Splitting and reparation
But all the venom isn’t just because Corbyn is setting off a second adolescence in Labour’s middle aged is it? In many ways, it’s more like a collective infancy, where experience is ordered as ‘good’ or ‘bad’ to overcome the chaos of early life. Under times of stress, even reasonable adults resort to such psychological ‘splitting’. Our political systems rely on this process as we take our sides on the left and right. But what’s happening in the Labour Party now is a process of splitting that is leading to psychological incoherence: an identity crisis. So, we have ‘Trots’ and Blairites’; entryists and revisionists;’the membership’ and ‘the PLP’; the MSM and social media; Tom Watson and Jon Lansman. There’ve been a few confusing cross-overs: the commentator and former Corbyn champion Owen Jones has, like an adult, responded to where things are now and has changed his position. The strength of response to this shift on social media shows the force of splitting in action: if he’s no longer a ‘good’ object, he must be a bad one. He’s paid the ultimate price and left Twitter for a while.

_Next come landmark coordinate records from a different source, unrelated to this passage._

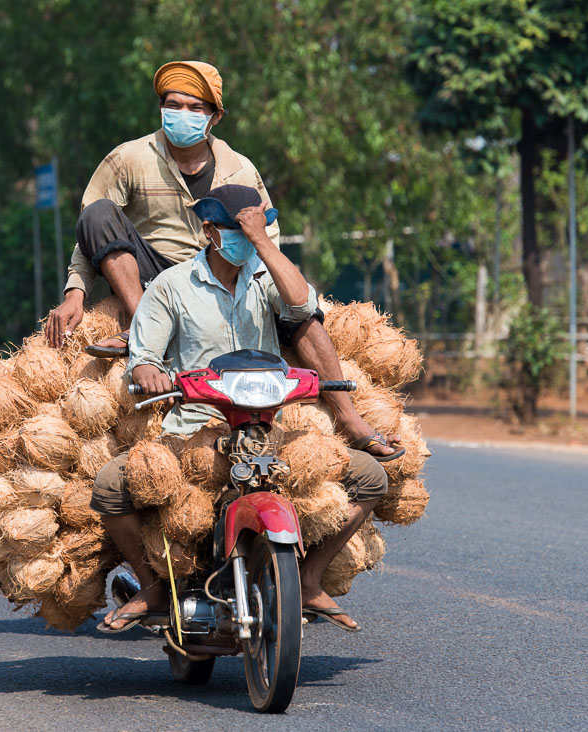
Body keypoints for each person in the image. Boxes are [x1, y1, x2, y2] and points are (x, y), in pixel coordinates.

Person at [43, 60, 402, 461]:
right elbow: (90, 232)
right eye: (173, 104)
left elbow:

When this kind of splitting comes up in counselling the work is to redirect the energy that goes into maintaining a view of the world as a persecutory battle between good and bad. The aim of therapy is to redistribute that energy so that ambiguity becomes tolerable; things can be both, or neither, good and bad.

The Labour Party has worked through this process of splitting and reparation – what Melanie Klein called the shift from the ‘paranoid-schizoid’ to the ‘depressive’ position – since Kier Hardy was in therapy (he wasn’t). The party grew from different interests and periodically tears itself apart as it battles for the right to represent those interests in ways that seem, to different parties, appropriately democratic. A bit more self-awareness from the protagonists in this cyclical battle and a willingness to historicise their emotions as well as their ideas and strategies would help to bridge the splits.

I’m back, temporarily I think, to scowling from the sidelines, my Labour Party membership card gone for recycling. Being part of a community which is so overtly dysfunctional doesn’t help me to feel optimistic about change, and I might feel less fraught as a voter than a member for a while. I’ve relinquished Comrade Billy Bragg from my Spotify playlist for the time being, but I’ve got Tracey Thorn on my side this time round. If only I’d found her in 1983, I might be leader of the Labour Party by now.